Doch Kurt Bollmann weiss trotzdem, dass die Tiere da sind. Unter einem Baum findet er kleine bananenförmige Würstchen im Schnee: «Hier auf diesem Baum hat ein Auerhuhn geschlafen. Wir sammeln den Kot und können im Labor bestimmen, ob es sich um ein Männchen oder ein Weibchen handelt und woher das Tier stammt». Manchmal verraten auch Spuren im Schnee oder im Sommer Federn an den Sträuchern, dass ein Auerhuhn hier war.
Huhn mit Anspruch
In einem grossen Forschungsprojekt haben Kurt Bollmann und Forschende der Vogelwarte Sempach und der Universität Lausanne untersucht, was das Auerhuhn zum Leben braucht und was man tun kann, damit es wieder mehr Auerhühner in der Schweiz gibt. Die Vögel leben in Bergwäldern auf über 1000 Metern Höhe, ihr Lebensraum muss viel Abwechslung bieten. Im Wald soll es neben Fichten auch Föhren und Weisstannen geben, die Bäume sollen nicht zu dicht stehen, damit viel Sonne bis zum Boden gelangt und der grosse Vogel wegfliegen kann, und junge Bäume sollen neben alten wachsen. Eine dichte Strauchschicht mit Heidelbeeren mögen die Vögel sehr. Die Beeren ergänzen den Speisezettel, der im Sommer aus Knospen, Blättern, Samen, Früchten, aber auch aus Insektenlarven besteht. Im Winter ernähren sie sich von den Blättern der Nadelbäume.
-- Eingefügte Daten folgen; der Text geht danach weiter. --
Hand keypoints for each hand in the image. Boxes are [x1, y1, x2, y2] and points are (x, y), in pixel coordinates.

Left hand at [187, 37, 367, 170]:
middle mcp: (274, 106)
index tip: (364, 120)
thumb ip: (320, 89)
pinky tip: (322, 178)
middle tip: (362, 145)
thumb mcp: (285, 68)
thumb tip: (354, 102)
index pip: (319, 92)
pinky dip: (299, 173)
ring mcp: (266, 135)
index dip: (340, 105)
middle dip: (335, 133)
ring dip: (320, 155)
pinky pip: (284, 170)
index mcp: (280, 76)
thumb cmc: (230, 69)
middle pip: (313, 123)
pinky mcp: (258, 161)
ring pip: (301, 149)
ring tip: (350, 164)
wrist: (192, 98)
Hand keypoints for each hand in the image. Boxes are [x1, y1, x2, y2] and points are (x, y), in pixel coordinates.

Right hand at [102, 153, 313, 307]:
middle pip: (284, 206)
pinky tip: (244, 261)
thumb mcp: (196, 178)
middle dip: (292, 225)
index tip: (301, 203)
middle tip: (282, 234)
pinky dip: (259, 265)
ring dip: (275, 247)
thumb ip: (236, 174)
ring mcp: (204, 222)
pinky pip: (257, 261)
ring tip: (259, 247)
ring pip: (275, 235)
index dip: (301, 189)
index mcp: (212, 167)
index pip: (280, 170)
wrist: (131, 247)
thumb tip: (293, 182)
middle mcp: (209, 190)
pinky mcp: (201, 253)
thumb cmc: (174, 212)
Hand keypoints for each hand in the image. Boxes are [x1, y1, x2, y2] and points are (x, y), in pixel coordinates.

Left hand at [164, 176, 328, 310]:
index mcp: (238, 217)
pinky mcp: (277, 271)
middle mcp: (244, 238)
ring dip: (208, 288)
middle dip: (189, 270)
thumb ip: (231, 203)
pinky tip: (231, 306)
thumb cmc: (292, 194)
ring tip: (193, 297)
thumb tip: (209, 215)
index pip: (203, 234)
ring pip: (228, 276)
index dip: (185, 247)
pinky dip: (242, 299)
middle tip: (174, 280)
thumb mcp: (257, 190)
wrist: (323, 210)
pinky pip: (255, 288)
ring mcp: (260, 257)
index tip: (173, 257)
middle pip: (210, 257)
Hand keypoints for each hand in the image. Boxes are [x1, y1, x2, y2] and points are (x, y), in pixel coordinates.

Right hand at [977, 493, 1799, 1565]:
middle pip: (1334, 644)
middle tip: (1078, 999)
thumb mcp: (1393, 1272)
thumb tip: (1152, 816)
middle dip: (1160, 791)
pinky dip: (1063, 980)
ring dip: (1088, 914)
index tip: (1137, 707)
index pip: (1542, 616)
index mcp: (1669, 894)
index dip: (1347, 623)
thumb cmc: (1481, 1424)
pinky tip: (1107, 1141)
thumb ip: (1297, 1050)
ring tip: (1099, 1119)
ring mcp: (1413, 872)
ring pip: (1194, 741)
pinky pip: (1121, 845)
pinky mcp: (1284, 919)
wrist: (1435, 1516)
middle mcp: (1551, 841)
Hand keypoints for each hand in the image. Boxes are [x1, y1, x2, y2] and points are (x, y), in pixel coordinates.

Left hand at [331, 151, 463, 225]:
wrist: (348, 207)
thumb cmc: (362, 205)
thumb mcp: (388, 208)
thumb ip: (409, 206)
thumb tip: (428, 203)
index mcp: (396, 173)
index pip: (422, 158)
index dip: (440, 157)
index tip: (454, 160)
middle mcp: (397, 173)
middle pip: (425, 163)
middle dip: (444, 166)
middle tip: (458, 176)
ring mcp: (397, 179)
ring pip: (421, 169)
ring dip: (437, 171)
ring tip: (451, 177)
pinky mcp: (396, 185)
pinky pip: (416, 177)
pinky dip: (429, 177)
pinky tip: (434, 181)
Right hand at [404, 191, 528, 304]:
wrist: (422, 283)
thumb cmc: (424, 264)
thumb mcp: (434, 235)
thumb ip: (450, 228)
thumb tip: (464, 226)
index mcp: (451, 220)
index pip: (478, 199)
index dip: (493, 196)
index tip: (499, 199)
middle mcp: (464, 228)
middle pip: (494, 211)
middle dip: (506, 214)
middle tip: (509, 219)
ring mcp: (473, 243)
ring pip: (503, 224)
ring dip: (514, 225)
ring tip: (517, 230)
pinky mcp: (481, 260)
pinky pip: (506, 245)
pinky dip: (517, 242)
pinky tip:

Lichte Wälder sind bei uns selten geworden. Dies ist ein Grund, wieso nur noch wenige Auerhühner in der Schweiz leben. Ein anderer Grund sind Störungen: Das Auerhuhn reagiert mit Stress, wenn es durch den Menschen gestört wird. Skifahrer, die abseits der Piste durch den Wald fahren, oder Pilz- und Beerensammler und Mountainbiker scheuchen die Tiere auf. Auf der Flucht verlieren sie viel Energie, was sie schwächt, oder sie werden leichter zur Beute von Raubtieren.
Rettungsschirm für Arten, die es hell mögen
Für den Aktionsplan Auerhuhn wurden viele Forschungsergebnisse verwendet. In diesem Plan steht, wie die Bergwälder gepflegt werden sollen und wie man die Tiere vor Störungen schützt. Nun überwachen Forscher und Naturschützer, ob diese Massnahmen richtig umgesetzt werden und ob sich dadurch die Zahl der Vögel erhöht. Dazu ist Kurt Bollmann heute unterwegs in Amden und sucht nach Spuren des grossen Vogels.
Doch wieso schützt man gerade diese Tierart in den Bergwäldern? «Das Auerhuhn ist, was Wissenschafter eine Schirmart nennen: Wenn es sich wohlfühlt, dann geht es auch anderen Vogel- und Pflanzenarten gut, die lichte Bergwälder brauchen», erklärt Kurt Bollmann. So oder so wäre es schade, wenn dieser prächtige Vogel aus unseren Bergwäldern verschwinden würde, auch wenn man ihn – so wie Kurt Bollmann heute – nur selten zu sehen bekommt. Er ist Teil unserer Biodiversität, der Vielfalt an Tieren, Pflanzen und Lebensräumen.
An der WSL …
… untersuchen Forschende derzeit, wo das Auerhuhn in den Schweizer Alpen vorkommen könnte und wie sich der Klimawandel auf den Lebensraum des Auerhuhns auswirkt. Sie prüfen auch, ob sich Schutzmassnahmen positiv auf den Populationsbestand auswirken.